Quercus nixoniana
- Conservation status: Endangered (IUCN 3.1)

Scientific classification
- Kingdom: Plantae
- Clade: Embryophytes
- Clade: Tracheophytes
- Clade: Spermatophytes
- Clade: Angiosperms
- Clade: Eudicots
- Clade: Rosids
- Order: Fagales
- Family: Fagaceae
- Genus: Quercus
- Subgenus: Quercus subg. Quercus
- Section: Quercus sect. Lobatae
- Species: Q. nixoniana
- Binomial name: Quercus nixoniana S.Valencia & Lozada-Pérez

= Quercus nixoniana =

- Genus: Quercus
- Species: nixoniana
- Authority: S.Valencia & Lozada-Pérez
- Conservation status: EN

Species of oak tree

Quercus nixoniana is an endangered species of oak tree native to southern Mexico. It is found in humid mountain forests of southwestern Mexico, in the states of Jalisco, Guerrero, and Oaxaca.

==Description==
Quercus nixoniana is a medium-sized to large tree, growing 20 to 25 meters tall at maturity. Leaves are narrow, lanceolate, and glabrous. Acorns mature within a year.

==Range and habitat==
Quercus nixoniana has a fragmented distribution in the Sierra Madre del Sur and western Trans-Mexican Volcanic Belt of southwestern Mexico. It is known from four locations – in the eastern Sierra el Cuale and Sierra de Manantlán of southern Jalisco, in the upper basin of the Atoyac River in the Sierra Madre del Sur of Guerrero, and in the Sierra de Miahuatlán of southern Oaxaca. It has an estimated area of occupancy (AOO) of 40 km^{2}.

The tree is native to cloud forests and humid pine–oak and oak forests between 1,300 and 2,300 meters elevation. Associated trees include Carpinus tropicalis and species of Meliosma, Sloanea, Symplocos, Styrax and Tilia.

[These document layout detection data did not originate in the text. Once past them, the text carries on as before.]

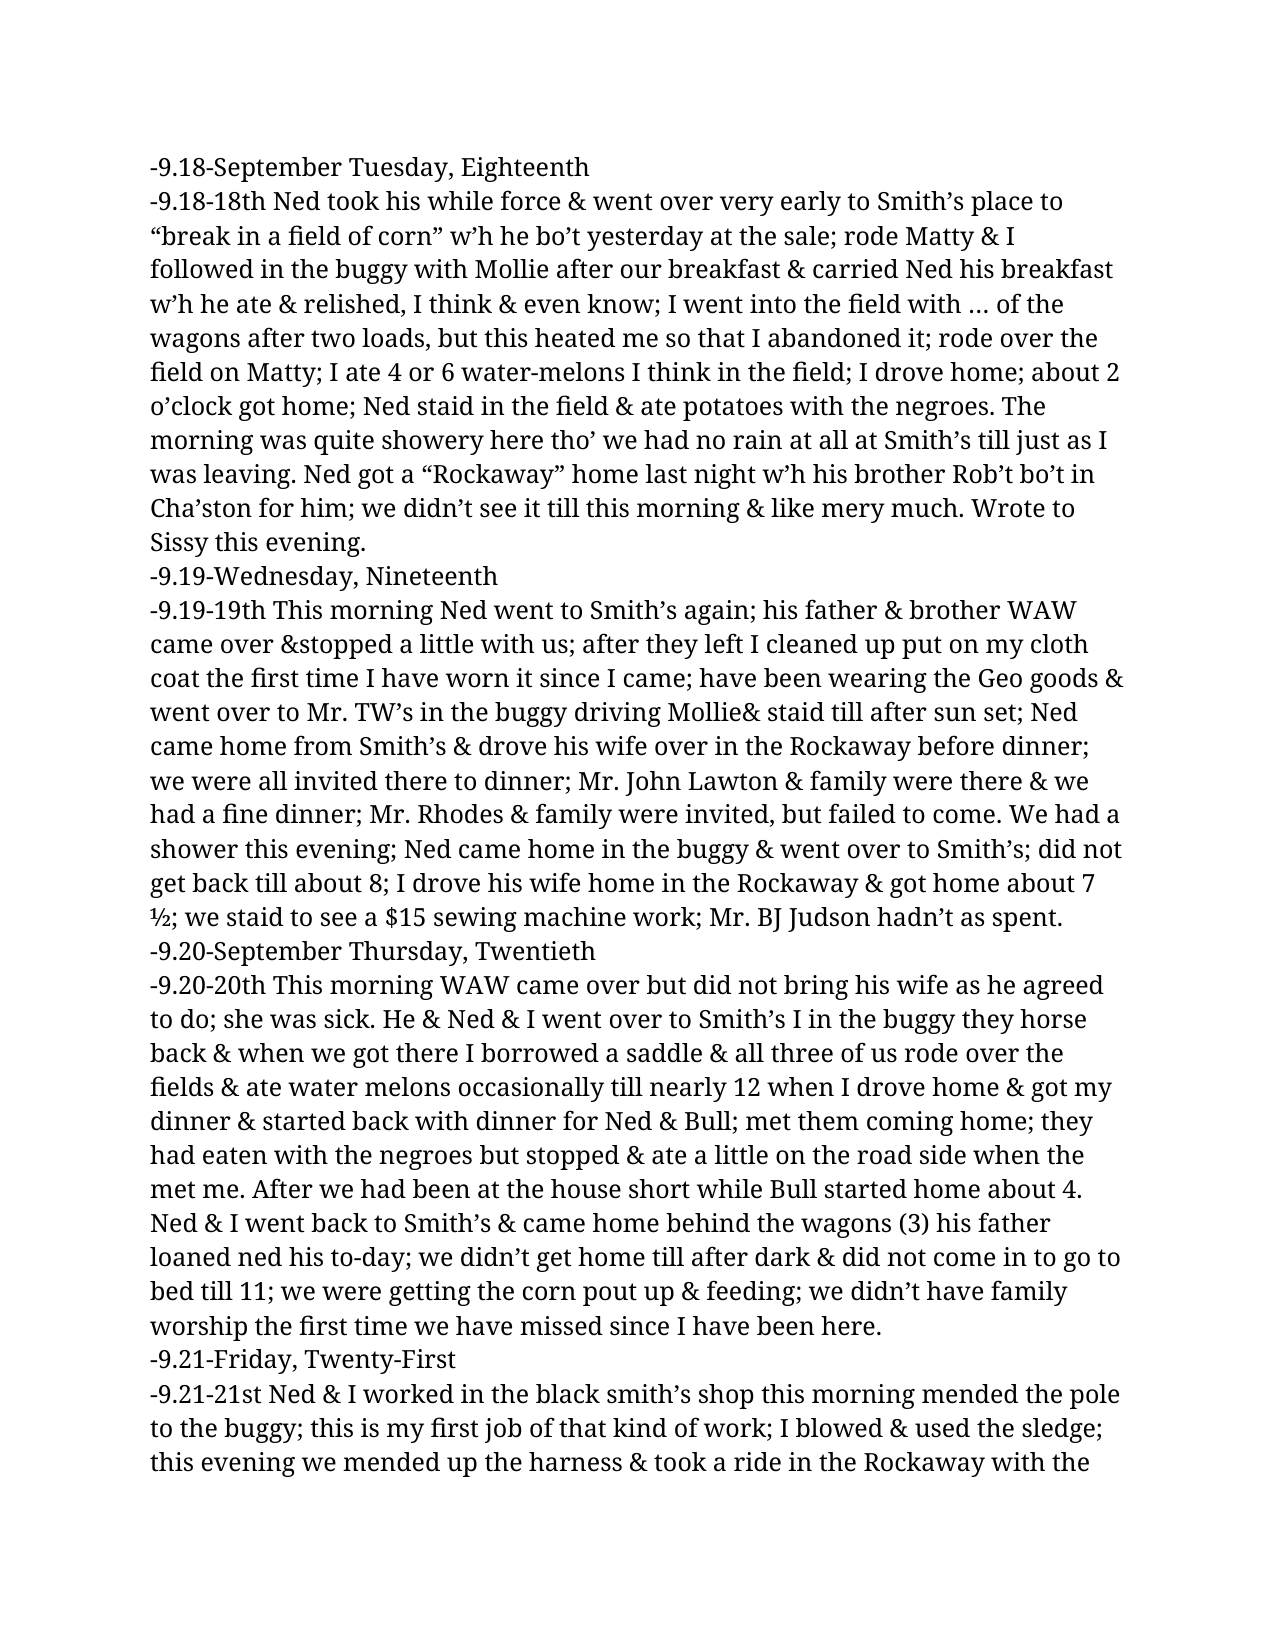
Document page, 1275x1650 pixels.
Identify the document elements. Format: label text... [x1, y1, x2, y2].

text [150, 1376, 1125, 1478]
text -9.20-September Thursday, Twentieth [150, 933, 1125, 967]
text -9.20-20th This morning WAW came over but did not bring his wife as he agreed to do; she was sick. He & Ned & I went over to Smith’s I in the buggy they horse back & when we got there I borrowed a saddle & all three of us rode over the fields & ate water melons occasionally till nearly 12 when I drove home & got my dinner & started back with dinner for Ned & Bull; met them coming home; they had eaten with the negroes but stopped & ate a little on the road side when the met me. After we had been at the house short while Bull started home about 4. Ned & I went back to Smith’s & came home behind the wagons (3) his father loaned ned his to-day; we didn’t get home till after dark & did not come in to go to bed till 11; we were getting the corn pout up & feeding; we didn’t have family worship the first time we have missed since I have been here. [150, 967, 1125, 1342]
text -9.18-18th Ned took his while force & went over very early to Smith’s place to “break in a field of corn” w’h he bo’t yesterday at the sale; rode Matty & I followed in the buggy with Mollie after our breakfast & carried Ned his breakfast w’h he ate & relished, I think & even know; I went into the field with … of the wagons after two loads, but this heated me so that I abandoned it; rode over the field on Matty; I ate 4 or 6 water-melons I think in the field; I drove home; about 2 o’clock got home; Ned staid in the field & ate potatoes with the negroes. The morning was quite showery here tho’ we had no rain at all at Smith’s till just as I was leaving. Ned got a “Rockaway” home last night w’h his brother Rob’t bo’t in Cha’ston for him; we didn’t see it till this morning & like mery much. Wrote to Sissy this evening. [150, 184, 1125, 559]
text -9.21-Friday, Twenty-First [150, 1342, 1125, 1376]
text -9.18-September Tuesday, Eighteenth [150, 150, 1125, 184]
text -9.19-Wednesday, Nineteenth [150, 559, 1125, 593]
text -9.19-19th This morning Ned went to Smith’s again; his father & brother WAW came over &stopped a little with us; after they left I cleaned up put on my cloth coat the first time I have worn it since I came; have been wearing the Geo goods & went over to Mr. TW’s in the buggy driving Mollie& staid till after sun set; Ned came home from Smith’s & drove his wife over in the Rockaway before dinner; we were all invited there to dinner; Mr. John Lawton & family were there & we had a fine dinner; Mr. Rhodes & family were invited, but failed to come. We had a shower this evening; Ned came home in the buggy & went over to Smith’s; did not get back till about 8; I drove his wife home in the Rockaway & got home about 7 ½; we staid to see a $15 sewing machine work; Mr. BJ Judson hadn’t as spent. [150, 593, 1125, 933]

==Conservation and threats==
Quercus nixoniana has a limited range, with four widely separated populations. It is threatened by habitat loss from logging, including illegal logging, and conversion of forests to agriculture. Stands of Q. nixoniana were selectively logged in the Sierra de Manantlán during the 1960s. Much of the Sierra de Manantlán is now a biosphere reserve, but the other populations are outside protected areas.